3. Un phénomène nouveau, les « travailleurs pauvres »
a) L'emploi ne représente plus une garantie absolue contre la pauvreté
Si l'exercice d'une activité diminue le risque de pauvreté et d'exclusion sociale, cela ne constitue plus aujourd'hui une protection absolue, puisque près de 7 % des personnes actives en emploi perçoivent des revenus inférieurs à 817 euros par mois.
Selon la définition française retenue par l'Insee, cette nouvelle catégorie de travailleurs pauvres regroupe 1,74 million de personnes actives durant la moitié de l'année (alternance possible de périodes de chômage et d'emploi), ayant travaillé pendant au moins un mois et dont le niveau de vie est inférieur au seuil de pauvreté.
La définition européenne est plus restrictive, puisqu'elle considère comme travailleurs, les personnes ayant occupé un emploi pendant au moins sept mois dans l'année. Selon ce critère, la France compte 1,53 million de travailleurs pauvres en 2005, soit 6,4 % des personnes en emploi.
Dans les deux cas, le nombre de personnes concernées s'est accru de façon significative entre 2004 et 2005 : de 30 000 personnes, selon la définition française, à 100 000, selon la définition européenne. Au total, 4 millions de personnes sont touchées par ce nouveau phénomène, 2,35 millions de personnes vivant aux côtés d'un travailleur pauvre.
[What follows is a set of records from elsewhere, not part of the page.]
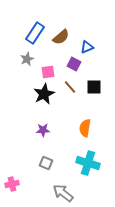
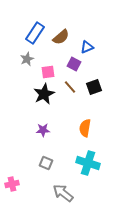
black square: rotated 21 degrees counterclockwise
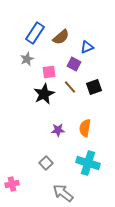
pink square: moved 1 px right
purple star: moved 15 px right
gray square: rotated 24 degrees clockwise
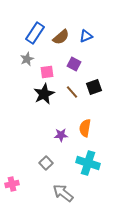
blue triangle: moved 1 px left, 11 px up
pink square: moved 2 px left
brown line: moved 2 px right, 5 px down
purple star: moved 3 px right, 5 px down
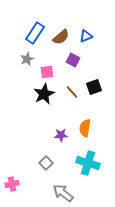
purple square: moved 1 px left, 4 px up
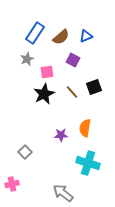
gray square: moved 21 px left, 11 px up
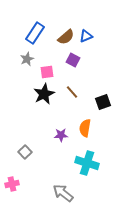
brown semicircle: moved 5 px right
black square: moved 9 px right, 15 px down
cyan cross: moved 1 px left
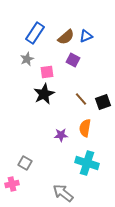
brown line: moved 9 px right, 7 px down
gray square: moved 11 px down; rotated 16 degrees counterclockwise
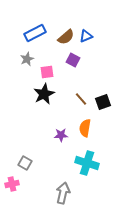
blue rectangle: rotated 30 degrees clockwise
gray arrow: rotated 65 degrees clockwise
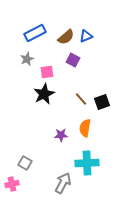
black square: moved 1 px left
cyan cross: rotated 20 degrees counterclockwise
gray arrow: moved 10 px up; rotated 15 degrees clockwise
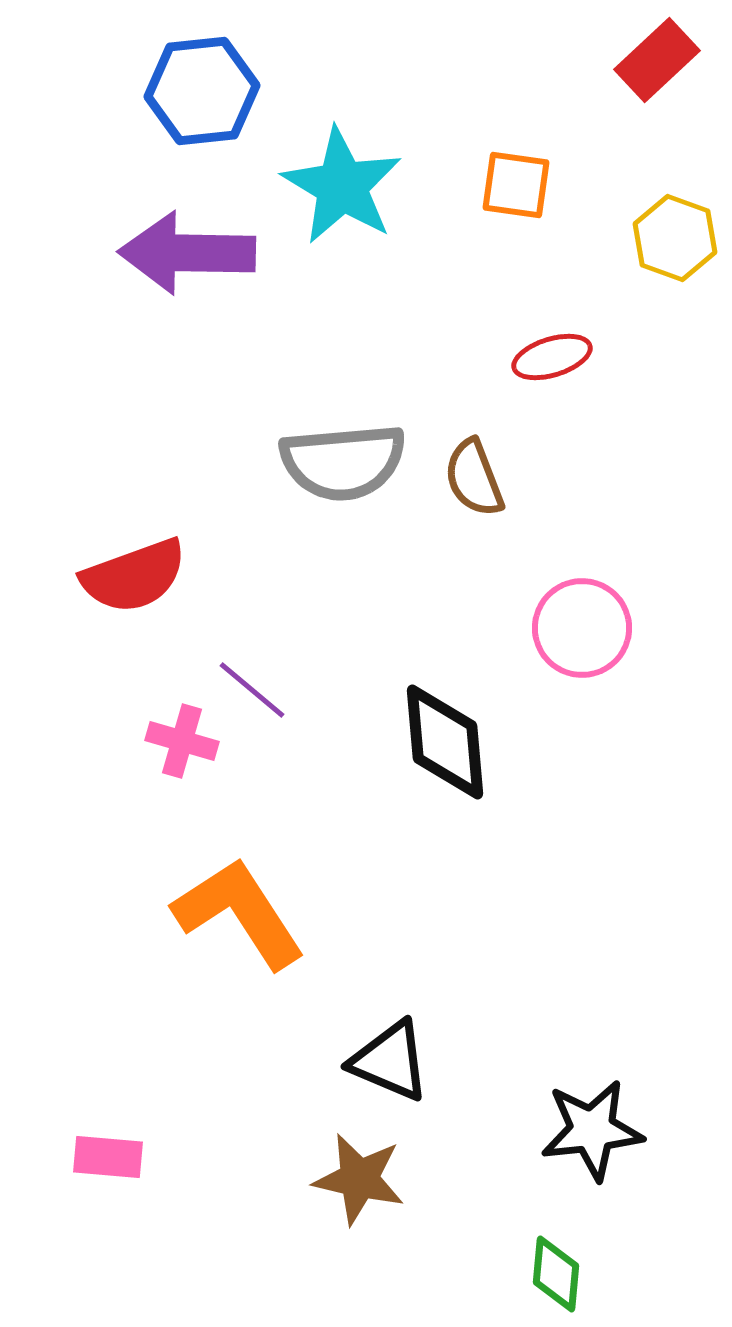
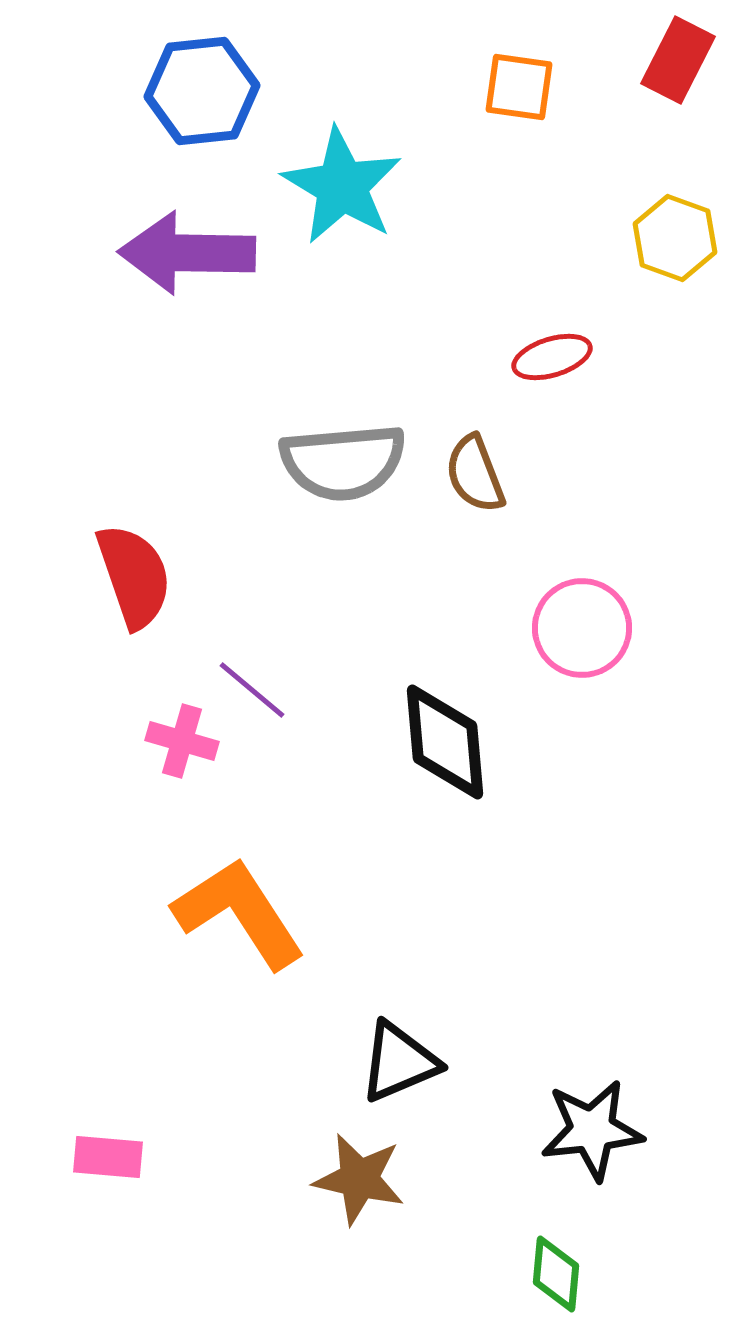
red rectangle: moved 21 px right; rotated 20 degrees counterclockwise
orange square: moved 3 px right, 98 px up
brown semicircle: moved 1 px right, 4 px up
red semicircle: rotated 89 degrees counterclockwise
black triangle: moved 9 px right, 1 px down; rotated 46 degrees counterclockwise
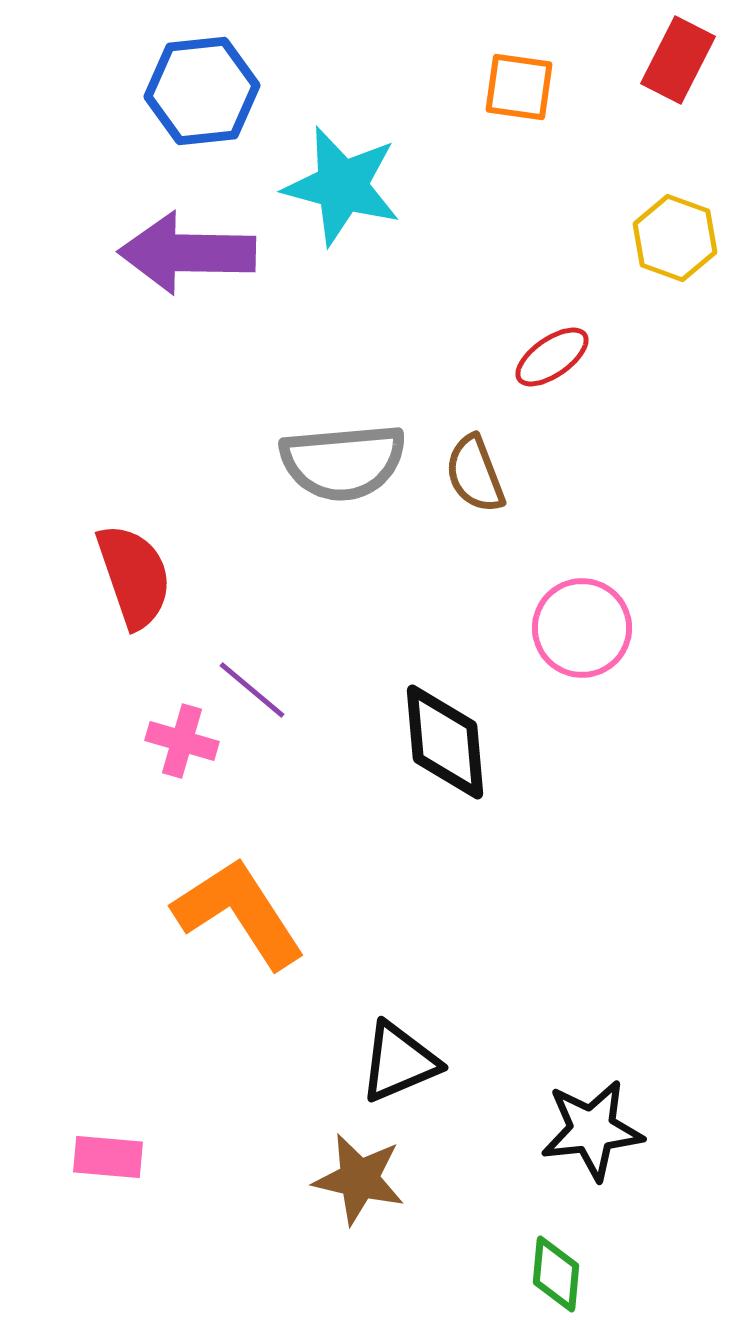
cyan star: rotated 16 degrees counterclockwise
red ellipse: rotated 18 degrees counterclockwise
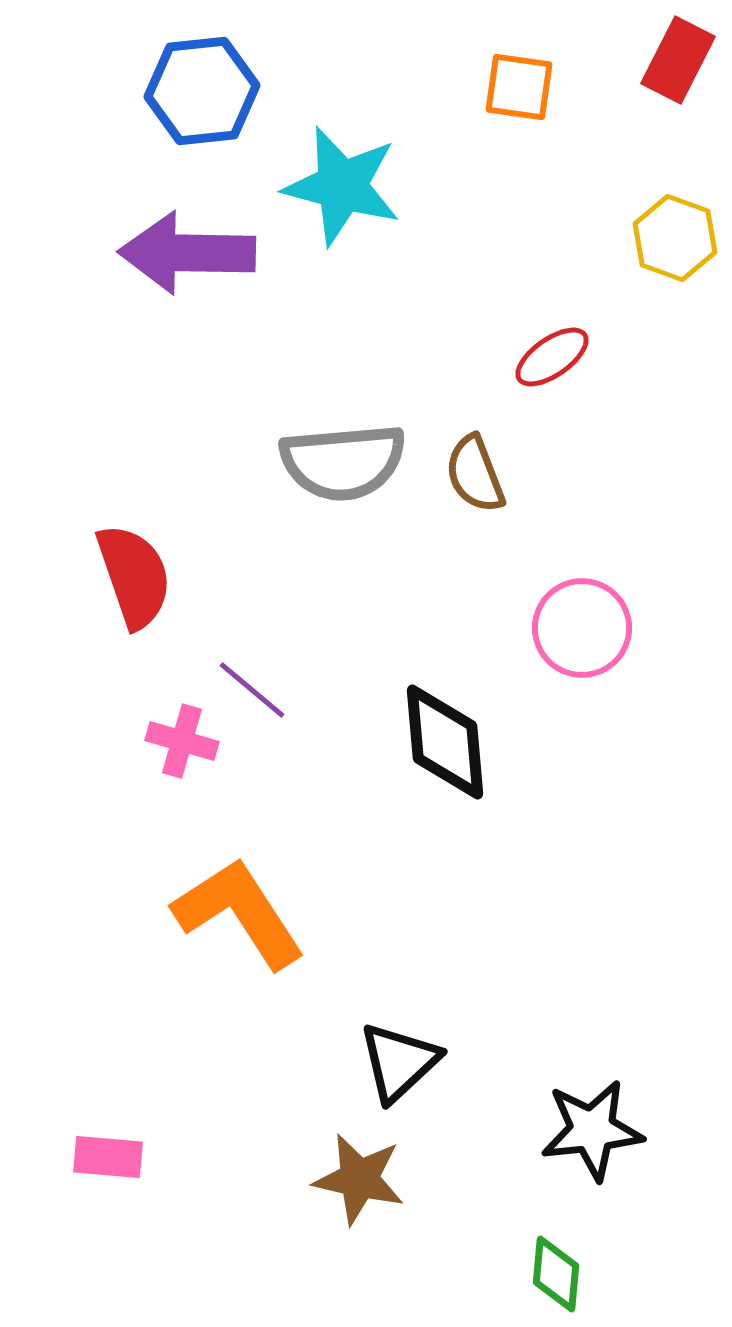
black triangle: rotated 20 degrees counterclockwise
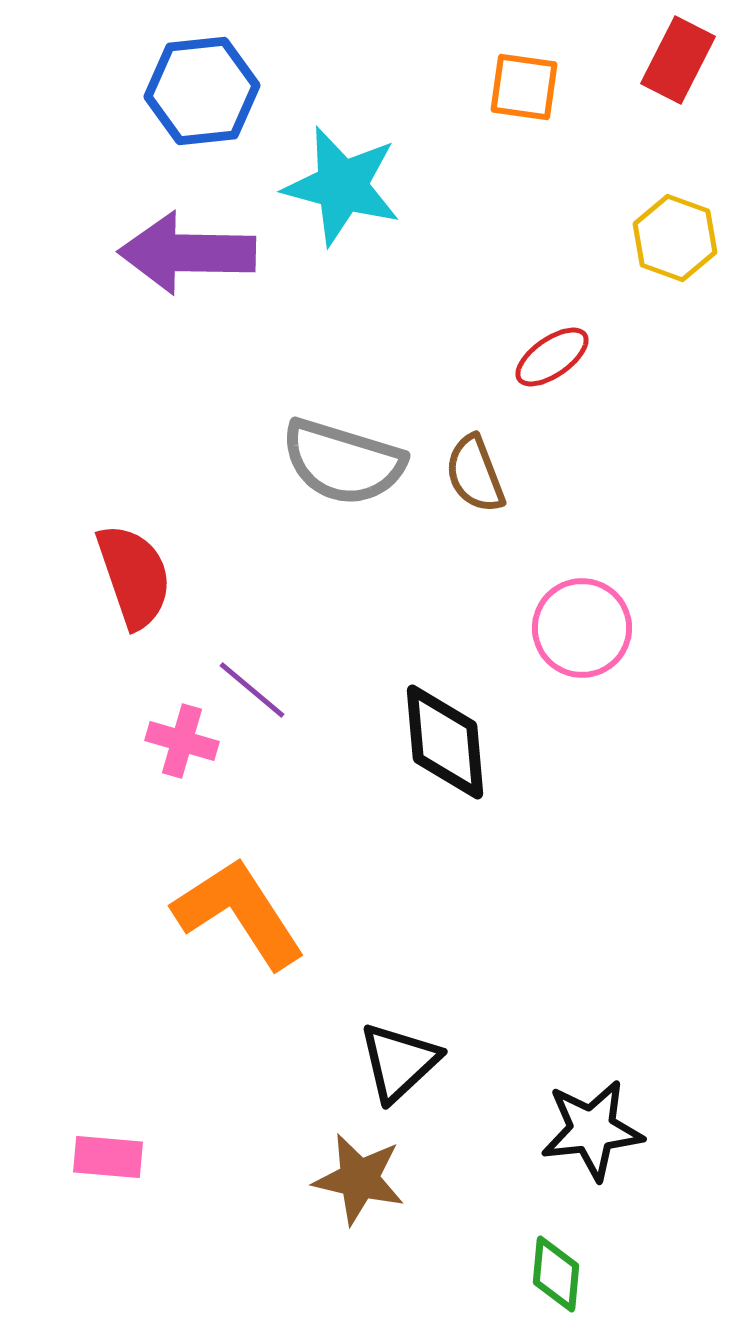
orange square: moved 5 px right
gray semicircle: rotated 22 degrees clockwise
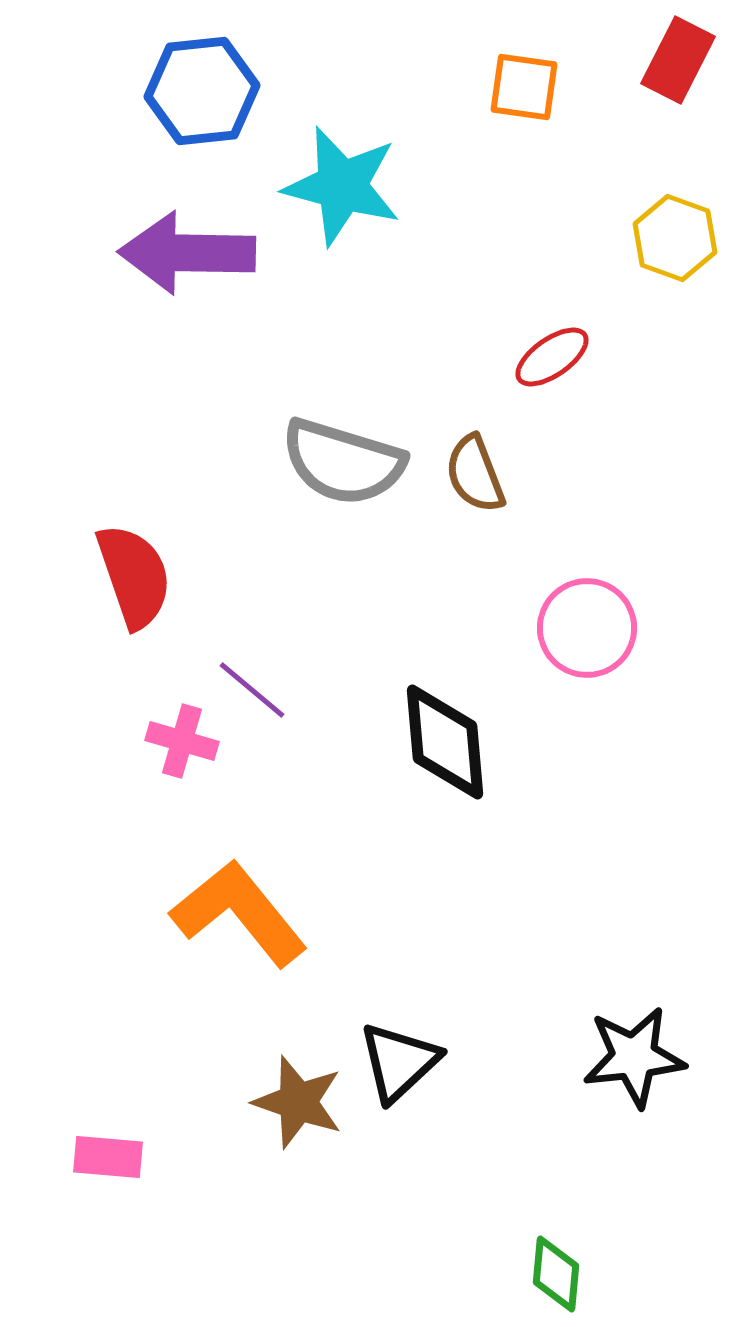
pink circle: moved 5 px right
orange L-shape: rotated 6 degrees counterclockwise
black star: moved 42 px right, 73 px up
brown star: moved 61 px left, 77 px up; rotated 6 degrees clockwise
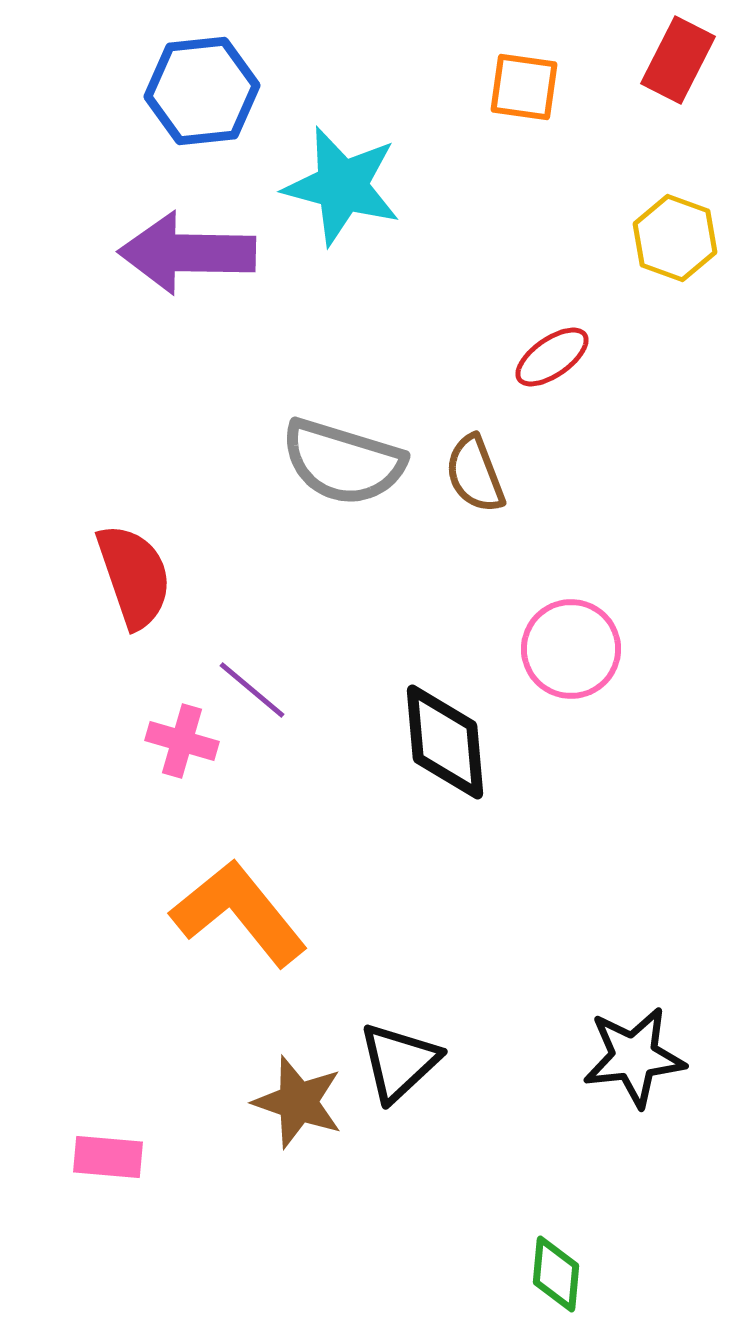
pink circle: moved 16 px left, 21 px down
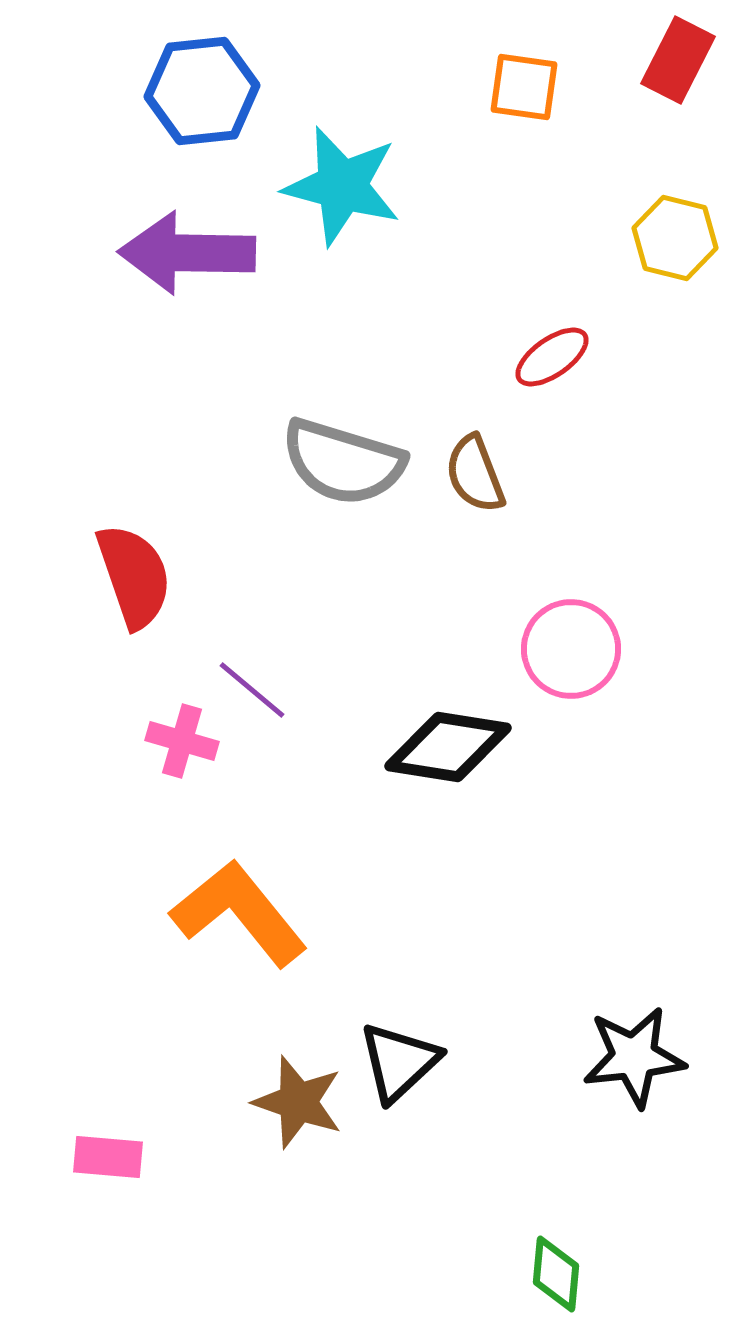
yellow hexagon: rotated 6 degrees counterclockwise
black diamond: moved 3 px right, 5 px down; rotated 76 degrees counterclockwise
b) La précarité de l'emploi explique partiellement la pauvreté des ménages
La réalité des situations peut être assez diverse : temps partiel subi, jeunes faiblement diplômés titulaires d'un emploi précaire, personnes qui alternent périodes d'activité et de chômage ou qui se retirent progressivement du marché du travail.
On observe toutefois que dans leur très large majorité (78 %), les travailleurs pauvres occupent un emploi toute l'année, parmi lesquels environ 20 % exercent une activité à temps partiel. Les travailleurs indépendants , qui constituent 10 % de l'ensemble des travailleurs, sont surreprésentés, puisqu'ils correspondent à 27 % des travailleurs pauvres . Ils sont également davantage exposés au risque de pauvreté que les travailleurs salariés (19,2 % contre 5,8 %, soit environ trois fois plus). En moyenne, les sommes perçues par les travailleurs pauvres au titre de leur activité s'élèvent à 775 euros par mois, tandis que la moitié d'entre eux perçoit moins de 741 euros.
Au-delà des facteurs aggravants liés à la précarité de l'emploi, plusieurs études mettent également en évidence l'influence déterminante de la structure des ménages : on constate par exemple que plus du tiers des travailleurs pauvres perçoivent un revenu individuel supérieur au Smic, qui excède de 16 % le seuil de pauvreté. Ces travailleurs ne sont donc pas pauvres en raison de la précarité de leur emploi mais parce que la répartition du revenu disponible au sein du ménage qu'ils font vivre aboutit à la pauvreté de chacun des membres qui le composent.
A l'inverse, trois quarts des travailleurs dont les revenus sont inférieurs à un Smic ne sont pas pauvres, parce qu'ils bénéficient, du fait de leur situation familiale, de revenus complémentaires (salaires de leur conjoint, transferts sociaux, etc.).
La structure familiale apparaît donc comme un facteur déterminant dans l'appréciation des situations individuelles au regard de la pauvreté. C'est pourquoi une approche complémentaire, fondée sur la notion de « pauvreté économique individuelle » 64 ( * ) , permet de neutraliser l'effet de la composition familiale sur les revenus du ménage et d'apprécier la situation de pauvreté d'une personne à partir de ses seuls revenus individuels d'activité.
Selon cette approche, 3,7 millions de personnes seraient considérées comme pauvres, soit 15 % de l'ensemble des travailleurs : un sur cinq est indépendant ou alterne période de chômage et d'activité, un tiers travaille à temps partiel et seulement 14 % travaillent à temps complet toute l'année.
* 64 Formalisée par Sophie Ponthieux (Insee) en 2007.